§ MATERIALS PROVIDED
#####

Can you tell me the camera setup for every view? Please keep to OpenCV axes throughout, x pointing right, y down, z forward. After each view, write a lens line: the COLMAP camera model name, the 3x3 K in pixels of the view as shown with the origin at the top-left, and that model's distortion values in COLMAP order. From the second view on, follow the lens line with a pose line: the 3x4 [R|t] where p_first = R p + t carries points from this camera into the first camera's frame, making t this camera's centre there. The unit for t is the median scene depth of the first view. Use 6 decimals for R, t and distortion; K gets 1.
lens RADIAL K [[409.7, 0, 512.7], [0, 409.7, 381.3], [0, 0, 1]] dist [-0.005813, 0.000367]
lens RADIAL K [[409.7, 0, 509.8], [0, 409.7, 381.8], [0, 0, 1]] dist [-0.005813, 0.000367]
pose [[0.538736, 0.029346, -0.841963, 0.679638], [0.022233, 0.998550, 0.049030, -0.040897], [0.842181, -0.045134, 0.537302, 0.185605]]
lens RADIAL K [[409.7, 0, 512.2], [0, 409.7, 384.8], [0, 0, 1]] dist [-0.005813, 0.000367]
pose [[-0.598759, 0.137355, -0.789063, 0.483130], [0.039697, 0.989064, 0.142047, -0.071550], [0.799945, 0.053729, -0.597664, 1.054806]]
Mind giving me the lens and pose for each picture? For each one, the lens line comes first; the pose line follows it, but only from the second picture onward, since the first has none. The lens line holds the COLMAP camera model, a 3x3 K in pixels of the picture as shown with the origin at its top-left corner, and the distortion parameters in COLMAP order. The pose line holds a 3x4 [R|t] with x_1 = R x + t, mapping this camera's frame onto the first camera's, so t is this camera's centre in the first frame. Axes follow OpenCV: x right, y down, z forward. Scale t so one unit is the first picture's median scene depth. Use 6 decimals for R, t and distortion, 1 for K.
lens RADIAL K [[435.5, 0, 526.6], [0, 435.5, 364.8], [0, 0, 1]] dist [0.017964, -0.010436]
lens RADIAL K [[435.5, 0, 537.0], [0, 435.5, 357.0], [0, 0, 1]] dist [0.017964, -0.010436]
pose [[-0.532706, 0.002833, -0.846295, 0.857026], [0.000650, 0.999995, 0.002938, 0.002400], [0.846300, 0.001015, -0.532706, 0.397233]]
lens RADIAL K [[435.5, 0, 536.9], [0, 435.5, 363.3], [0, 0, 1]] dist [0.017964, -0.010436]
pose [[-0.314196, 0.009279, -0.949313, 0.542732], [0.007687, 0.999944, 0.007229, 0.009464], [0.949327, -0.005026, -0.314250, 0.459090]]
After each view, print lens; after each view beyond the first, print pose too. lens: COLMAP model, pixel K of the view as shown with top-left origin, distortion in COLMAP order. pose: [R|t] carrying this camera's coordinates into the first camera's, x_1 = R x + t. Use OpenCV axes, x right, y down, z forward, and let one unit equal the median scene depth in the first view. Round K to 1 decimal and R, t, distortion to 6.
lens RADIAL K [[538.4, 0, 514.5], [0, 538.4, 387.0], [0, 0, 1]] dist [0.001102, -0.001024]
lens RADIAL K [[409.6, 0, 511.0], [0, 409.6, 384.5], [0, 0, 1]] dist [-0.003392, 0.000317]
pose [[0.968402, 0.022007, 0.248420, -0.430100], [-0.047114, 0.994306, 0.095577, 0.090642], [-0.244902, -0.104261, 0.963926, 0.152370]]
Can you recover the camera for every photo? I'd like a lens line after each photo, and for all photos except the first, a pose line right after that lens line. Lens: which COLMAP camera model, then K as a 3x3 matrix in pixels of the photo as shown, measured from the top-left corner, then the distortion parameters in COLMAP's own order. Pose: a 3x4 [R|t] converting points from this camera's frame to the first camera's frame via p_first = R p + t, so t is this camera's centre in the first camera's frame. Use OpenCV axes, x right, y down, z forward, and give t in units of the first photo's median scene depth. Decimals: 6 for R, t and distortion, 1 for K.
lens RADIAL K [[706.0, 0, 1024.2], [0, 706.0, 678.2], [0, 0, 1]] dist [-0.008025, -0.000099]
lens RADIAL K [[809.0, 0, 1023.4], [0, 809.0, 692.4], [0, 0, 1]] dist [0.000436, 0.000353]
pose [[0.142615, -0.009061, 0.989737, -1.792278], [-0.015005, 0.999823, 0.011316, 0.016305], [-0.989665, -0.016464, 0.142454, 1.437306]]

#####

§ WORK ORDER
Repeat the records above exactly, leaving none out.

§ ANSWER TO THIS EXERCISE
Can you tell me the camera setup for every view? Please keep to OpenCV axes throughout, x pointing right, y down, z forward. After each view, write a lens line: the COLMAP camera model name, the 3x3 K in pixels of the view as shown with the origin at the top-left, and that model's distortion values in COLMAP order. From the second view on, follow the lens line with a pose line: the 3x4 [R|t] where p_first = R p + t carries points from this camera into the first camera's frame, making t this camera's centre there. The unit for t is the median scene depth of the first view. Use 6 decimals for R, t and distortion; K gets 1.
lens RADIAL K [[409.7, 0, 512.7], [0, 409.7, 381.3], [0, 0, 1]] dist [-0.005813, 0.000367]
lens RADIAL K [[409.7, 0, 509.8], [0, 409.7, 381.8], [0, 0, 1]] dist [-0.005813, 0.000367]
pose [[0.538736, 0.029346, -0.841963, 0.679638], [0.022233, 0.998550, 0.049030, -0.040897], [0.842181, -0.045134, 0.537302, 0.185605]]
lens RADIAL K [[409.7, 0, 512.2], [0, 409.7, 384.8], [0, 0, 1]] dist [-0.005813, 0.000367]
pose [[-0.598759, 0.137355, -0.789063, 0.483130], [0.039697, 0.989064, 0.142047, -0.071550], [0.799945, 0.053729, -0.597664, 1.054806]]
Mind giving me the lens and pose for each picture? For each one, the lens line comes first; the pose line follows it, but only from the second picture onward, since the first has none. The lens line holds the COLMAP camera model, a 3x3 K in pixels of the picture as shown with the origin at its top-left corner, and the distortion parameters in COLMAP order. The pose line holds a 3x4 [R|t] with x_1 = R x + t, mapping this camera's frame onto the first camera's, so t is this camera's centre in the first frame. Axes follow OpenCV: x right, y down, z forward. Scale t so one unit is the first picture's median scene depth. Use 6 decimals for R, t and distortion, 1 for K.
lens RADIAL K [[435.5, 0, 526.6], [0, 435.5, 364.8], [0, 0, 1]] dist [0.017964, -0.010436]
lens RADIAL K [[435.5, 0, 537.0], [0, 435.5, 357.0], [0, 0, 1]] dist [0.017964, -0.010436]
pose [[-0.532706, 0.002833, -0.846295, 0.857026], [0.000650, 0.999995, 0.002938, 0.002400], [0.846300, 0.001015, -0.532706, 0.397233]]
lens RADIAL K [[435.5, 0, 536.9], [0, 435.5, 363.3], [0, 0, 1]] dist [0.017964, -0.010436]
pose [[-0.314196, 0.009279, -0.949313, 0.542732], [0.007687, 0.999944, 0.007229, 0.009464], [0.949327, -0.005026, -0.314250, 0.459090]]
After each view, print lens; after each view beyond the first, print pose too. lens: COLMAP model, pixel K of the view as shown with top-left origin, distortion in COLMAP order. pose: [R|t] carrying this camera's coordinates into the first camera's, x_1 = R x + t. Use OpenCV axes, x right, y down, z forward, and let one unit equal the median scene depth in the first view. Round K to 1 decimal and R, t, distortion to 6.
lens RADIAL K [[538.4, 0, 514.5], [0, 538.4, 387.0], [0, 0, 1]] dist [0.001102, -0.001024]
lens RADIAL K [[409.6, 0, 511.0], [0, 409.6, 384.5], [0, 0, 1]] dist [-0.003392, 0.000317]
pose [[0.968402, 0.022007, 0.248420, -0.430100], [-0.047114, 0.994306, 0.095577, 0.090642], [-0.244902, -0.104261, 0.963926, 0.152370]]
Can you recover the camera for every photo? I'd like a lens line after each photo, and for all photos except the first, a pose line right after that lens line. Lens: which COLMAP camera model, then K as a 3x3 matrix in pixels of the photo as shown, measured from the top-left corner, then the distortion parameters in COLMAP's own order. Pose: a 3x4 [R|t] converting points from this camera's frame to the first camera's frame via p_first = R p + t, so t is this camera's centre in the first camera's frame. Use OpenCV axes, x right, y down, z forward, and give t in units of the first photo's median scene depth. Decimals: 6 for R, t and distortion, 1 for K.
lens RADIAL K [[706.0, 0, 1024.2], [0, 706.0, 678.2], [0, 0, 1]] dist [-0.008025, -0.000099]
lens RADIAL K [[809.0, 0, 1023.4], [0, 809.0, 692.4], [0, 0, 1]] dist [0.000436, 0.000353]
pose [[0.142615, -0.009061, 0.989737, -1.792278], [-0.015005, 0.999823, 0.011316, 0.016305], [-0.989665, -0.016464, 0.142454, 1.437306]]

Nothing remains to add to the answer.